• _Data in this exercise_:
*** Begin section ***

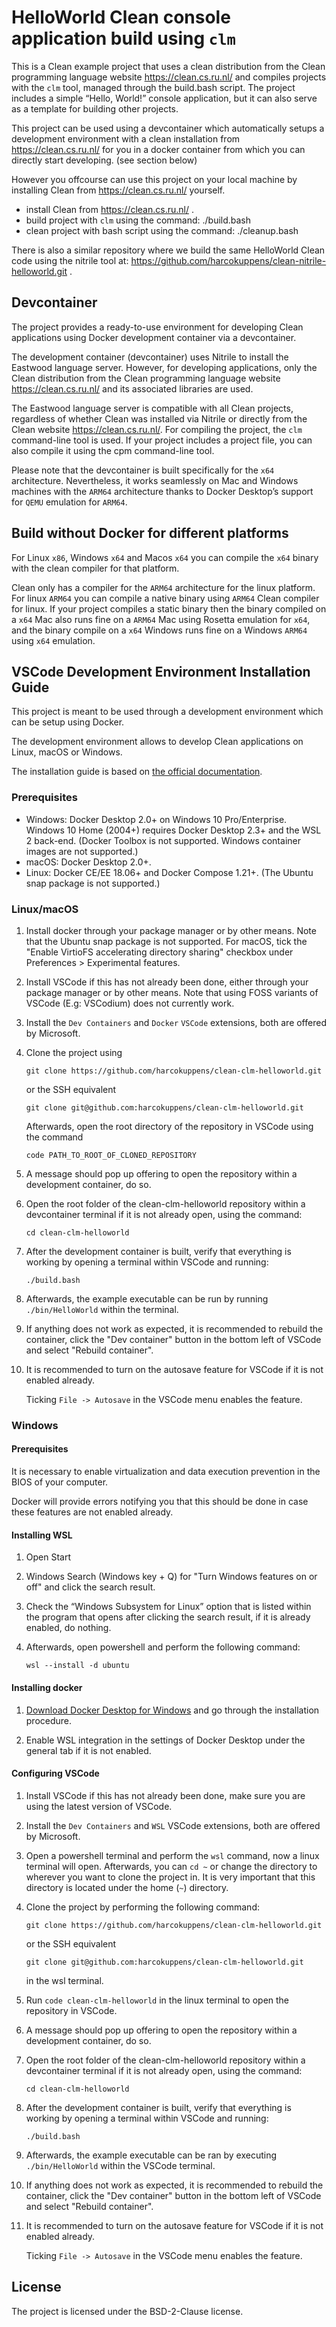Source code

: # HelloWorld Clean console application build using `clm`  

This is a Clean example project that uses a clean distribution from the Clean programming language website https://clean.cs.ru.nl/ and compiles projects with the `clm` tool, managed through the build.bash script.
The project includes a simple “Hello, World!” console application, but it can also serve as a template for building other projects.

This project can be used using a devcontainer which automatically setups a development environment with a clean installation from https://clean.cs.ru.nl/ for you in a docker container from which you can directly start developing. (see section below)

However you offcourse can use this project on your local machine by installing Clean from https://clean.cs.ru.nl/ yourself.
* install Clean from https://clean.cs.ru.nl/ .
* build project with `clm` using the command:  ./build.bash
* clean project with bash script using the command:  ./cleanup.bash

There is also a similar repository where we build the same HelloWorld Clean code using the nitrile tool at: https://github.com/harcokuppens/clean-nitrile-helloworld.git .

## Devcontainer 

The project provides a ready-to-use environment for developing Clean applications using Docker development container via a devcontainer.

The development container (devcontainer) uses Nitrile to install the Eastwood language server. However, for developing applications, only the Clean distribution from the Clean programming language website https://clean.cs.ru.nl/ and its associated libraries are used.

The Eastwood language server is compatible with all Clean projects, regardless of whether Clean was installed via Nitrile or directly from the Clean website https://clean.cs.ru.nl/. For compiling the project, the `clm` command-line tool is used. If your project includes a project file, you can also compile it using the cpm command-line tool.

Please note that the devcontainer is built specifically for the `x64` architecture. Nevertheless, it works seamlessly on Mac and Windows machines with the `ARM64` architecture thanks to Docker Desktop’s support for `QEMU` emulation for `ARM64`.


## Build without Docker for different platforms

For Linux `x86`, Windows `x64` and Macos `x64` you can compile the `x64` binary with the
clean compiler for that platform.  

Clean only has a compiler for the `ARM64` architecture for the linux platform.
For linux `ARM64` you can compile a native binary using `ARM64` Clean compiler for linux. 
If your project compiles a static binary then the binary compiled on a `x64` Mac
also runs fine on a `ARM64` Mac using Rosetta emulation for `x64`, and the binary compile
on a `x64` Windows runs fine on a Windows `ARM64` using `x64` emulation. 

## VSCode Development Environment Installation Guide

This project is meant to be used through a development environment which can be setup using Docker.

The development environment allows to develop Clean applications on Linux, macOS or Windows.

The installation guide is based on [the official documentation](https://code.visualstudio.com/docs/remote/containers).

### Prerequisites

- Windows: Docker Desktop 2.0+ on Windows 10 Pro/Enterprise. Windows 10 Home (2004+) requires Docker Desktop 2.3+ and the WSL 2 back-end. (Docker Toolbox is not supported. Windows container images are not supported.)
- macOS: Docker Desktop 2.0+.
- Linux: Docker CE/EE 18.06+ and Docker Compose 1.21+. (The Ubuntu snap package is not supported.)

### Linux/macOS

1. Install docker through your package manager or by other means.
   Note that the Ubuntu snap package is not supported. For macOS, tick the "Enable VirtioFS accelerating directory sharing" checkbox under Preferences > Experimental features.

2. Install VSCode if this has not already been done, either through your package manager or by other means.
   Note that using FOSS variants of VSCode (E.g: VSCodium) does not currently work.

3. Install the `Dev Containers` and `Docker` `VSCode` extensions, both are offered by Microsoft.

4. Clone the project using

   `git clone https://github.com/harcokuppens/clean-clm-helloworld.git` 

   or the SSH equivalent

   `git clone git@github.com:harcokuppens/clean-clm-helloworld.git`

   Afterwards, open the root directory of the repository in VSCode using the command

   `code PATH_TO_ROOT_OF_CLONED_REPOSITORY`

5. A message should pop up offering to open the repository within a development container, do so.

6. Open the root folder of the clean-clm-helloworld repository within a devcontainer terminal if it is not already open, using the command:

   `cd clean-clm-helloworld`

7. After the development container is built,
   verify that everything is working by opening a terminal within VSCode and running:

	`./build.bash`

8. Afterwards, the example executable can be run by running `./bin/HelloWorld` within the terminal.

9. If anything does not work as expected, it is recommended to rebuild the container, click the "Dev container" button in the bottom left of VSCode and select "Rebuild container".

10. It is recommended to turn on the autosave feature for VSCode if it is not enabled already.

    Ticking `File -> Autosave` in the VSCode menu enables the feature.

### Windows

#### Prerequisites
It is necessary to enable virtualization and data execution prevention in the BIOS of your computer.

Docker will provide errors notifying you that this should be done in case these features are not enabled already.

#### Installing WSL

1. Open Start
2. Windows Search (Windows key + Q) for "Turn Windows features on or off" and click the search result.
3. Check the “Windows Subsystem for Linux” option that is listed within the program
   that opens after clicking the search result, if it is already enabled, do nothing.
4. Afterwards, open powershell and perform the following command:

   `wsl --install -d ubuntu`

#### Installing docker

1. [Download Docker Desktop for Windows](https://www.docker.com/products/docker-desktop) and go through the installation procedure.

2. Enable WSL integration in the settings of Docker Desktop under the general tab if it is not enabled.

#### Configuring VSCode

1. Install VSCode if this has not already been done, make sure you are using the latest version of VSCode.

2. Install the `Dev Containers` and `WSL` VSCode extensions, both are offered by Microsoft.

3. Open a powershell terminal and perform the `wsl` command, now a linux terminal will open. Afterwards, you can `cd ~` or change the directory to wherever you want to clone the project in. It is very important that this directory is located
under the home (`~`) directory.

4. Clone the project by performing the following command:

   `git clone https://github.com/harcokuppens/clean-clm-helloworld.git` 

   or the SSH equivalent

   `git clone git@github.com:harcokuppens/clean-clm-helloworld.git`

   in the wsl terminal.

5. Run `code clean-clm-helloworld` in the linux terminal to open the repository in VSCode.

6. A message should pop up offering to open the repository within a development container, do so.

6. Open the root folder of the clean-clm-helloworld repository within a devcontainer terminal if it is not already open, using the command:

   `cd clean-clm-helloworld`

8. After the development container is built,
   verify that everything is working by opening a terminal within VSCode and running:

   `./build.bash`

9. Afterwards, the example executable can be ran by executing `./bin/HelloWorld` within the VSCode terminal.

10. If anything does not work as expected, it is recommended to rebuild the container, click the "Dev container" button in the bottom left of VSCode and select "Rebuild container".

11. It is recommended to turn on the autosave feature for VSCode if it is not enabled already.

    Ticking `File -> Autosave` in the VSCode menu enables the feature.

## License
The project is licensed under the BSD-2-Clause license.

*** End section ***

• _Instructions to follow_: Restate all of the material above word for word. Pictures do not belong in it.

• _Task solution_:
Source code

: # HelloWorld Clean console application build using `clm`  

This is a Clean example project that uses a clean distribution from the Clean programming language website https://clean.cs.ru.nl/ and compiles projects with the `clm` tool, managed through the build.bash script.
The project includes a simple “Hello, World!” console application, but it can also serve as a template for building other projects.

This project can be used using a devcontainer which automatically setups a development environment with a clean installation from https://clean.cs.ru.nl/ for you in a docker container from which you can directly start developing. (see section below)

However you offcourse can use this project on your local machine by installing Clean from https://clean.cs.ru.nl/ yourself.
* install Clean from https://clean.cs.ru.nl/ .
* build project with `clm` using the command:  ./build.bash
* clean project with bash script using the command:  ./cleanup.bash

There is also a similar repository where we build the same HelloWorld Clean code using the nitrile tool at: https://github.com/harcokuppens/clean-nitrile-helloworld.git .

## Devcontainer 

The project provides a ready-to-use environment for developing Clean applications using Docker development container via a devcontainer.

The development container (devcontainer) uses Nitrile to install the Eastwood language server. However, for developing applications, only the Clean distribution from the Clean programming language website https://clean.cs.ru.nl/ and its associated libraries are used.

The Eastwood language server is compatible with all Clean projects, regardless of whether Clean was installed via Nitrile or directly from the Clean website https://clean.cs.ru.nl/. For compiling the project, the `clm` command-line tool is used. If your project includes a project file, you can also compile it using the cpm command-line tool.

Please note that the devcontainer is built specifically for the `x64` architecture. Nevertheless, it works seamlessly on Mac and Windows machines with the `ARM64` architecture thanks to Docker Desktop’s support for `QEMU` emulation for `ARM64`.


## Build without Docker for different platforms

For Linux `x86`, Windows `x64` and Macos `x64` you can compile the `x64` binary with the
clean compiler for that platform.  

Clean only has a compiler for the `ARM64` architecture for the linux platform.
For linux `ARM64` you can compile a native binary using `ARM64` Clean compiler for linux. 
If your project compiles a static binary then the binary compiled on a `x64` Mac
also runs fine on a `ARM64` Mac using Rosetta emulation for `x64`, and the binary compile
on a `x64` Windows runs fine on a Windows `ARM64` using `x64` emulation. 

## VSCode Development Environment Installation Guide

This project is meant to be used through a development environment which can be setup using Docker.

The development environment allows to develop Clean applications on Linux, macOS or Windows.

The installation guide is based on [the official documentation](https://code.visualstudio.com/docs/remote/containers).

### Prerequisites

- Windows: Docker Desktop 2.0+ on Windows 10 Pro/Enterprise. Windows 10 Home (2004+) requires Docker Desktop 2.3+ and the WSL 2 back-end. (Docker Toolbox is not supported. Windows container images are not supported.)
- macOS: Docker Desktop 2.0+.
- Linux: Docker CE/EE 18.06+ and Docker Compose 1.21+. (The Ubuntu snap package is not supported.)

### Linux/macOS

1. Install docker through your package manager or by other means.
   Note that the Ubuntu snap package is not supported. For macOS, tick the "Enable VirtioFS accelerating directory sharing" checkbox under Preferences > Experimental features.

2. Install VSCode if this has not already been done, either through your package manager or by other means.
   Note that using FOSS variants of VSCode (E.g: VSCodium) does not currently work.

3. Install the `Dev Containers` and `Docker` `VSCode` extensions, both are offered by Microsoft.

4. Clone the project using

   `git clone https://github.com/harcokuppens/clean-clm-helloworld.git` 

   or the SSH equivalent

   `git clone git@github.com:harcokuppens/clean-clm-helloworld.git`

   Afterwards, open the root directory of the repository in VSCode using the command

   `code PATH_TO_ROOT_OF_CLONED_REPOSITORY`

5. A message should pop up offering to open the repository within a development container, do so.

6. Open the root folder of the clean-clm-helloworld repository within a devcontainer terminal if it is not already open, using the command:

   `cd clean-clm-helloworld`

7. After the development container is built,
   verify that everything is working by opening a terminal within VSCode and running:

	`./build.bash`

8. Afterwards, the example executable can be run by running `./bin/HelloWorld` within the terminal.

9. If anything does not work as expected, it is recommended to rebuild the container, click the "Dev container" button in the bottom left of VSCode and select "Rebuild container".

10. It is recommended to turn on the autosave feature for VSCode if it is not enabled already.

    Ticking `File -> Autosave` in the VSCode menu enables the feature.

### Windows

#### Prerequisites
It is necessary to enable virtualization and data execution prevention in the BIOS of your computer.

Docker will provide errors notifying you that this should be done in case these features are not enabled already.

#### Installing WSL

1. Open Start
2. Windows Search (Windows key + Q) for "Turn Windows features on or off" and click the search result.
3. Check the “Windows Subsystem for Linux” option that is listed within the program
   that opens after clicking the search result, if it is already enabled, do nothing.
4. Afterwards, open powershell and perform the following command:

   `wsl --install -d ubuntu`

#### Installing docker

1. [Download Docker Desktop for Windows](https://www.docker.com/products/docker-desktop) and go through the installation procedure.

2. Enable WSL integration in the settings of Docker Desktop under the general tab if it is not enabled.

#### Configuring VSCode

1. Install VSCode if this has not already been done, make sure you are using the latest version of VSCode.

2. Install the `Dev Containers` and `WSL` VSCode extensions, both are offered by Microsoft.

3. Open a powershell terminal and perform the `wsl` command, now a linux terminal will open. Afterwards, you can `cd ~` or change the directory to wherever you want to clone the project in. It is very important that this directory is located
under the home (`~`) directory.

4. Clone the project by performing the following command:

   `git clone https://github.com/harcokuppens/clean-clm-helloworld.git` 

   or the SSH equivalent

   `git clone git@github.com:harcokuppens/clean-clm-helloworld.git`

   in the wsl terminal.

5. Run `code clean-clm-helloworld` in the linux terminal to open the repository in VSCode.

6. A message should pop up offering to open the repository within a development container, do so.

6. Open the root folder of the clean-clm-helloworld repository within a devcontainer terminal if it is not already open, using the command:

   `cd clean-clm-helloworld`

8. After the development container is built,
   verify that everything is working by opening a terminal within VSCode and running:

   `./build.bash`

9. Afterwards, the example executable can be ran by executing `./bin/HelloWorld` within the VSCode terminal.

10. If anything does not work as expected, it is recommended to rebuild the container, click the "Dev container" button in the bottom left of VSCode and select "Rebuild container".

11. It is recommended to turn on the autosave feature for VSCode if it is not enabled already.

    Ticking `File -> Autosave` in the VSCode menu enables the feature.

## License
The project is licensed under the BSD-2-Clause license.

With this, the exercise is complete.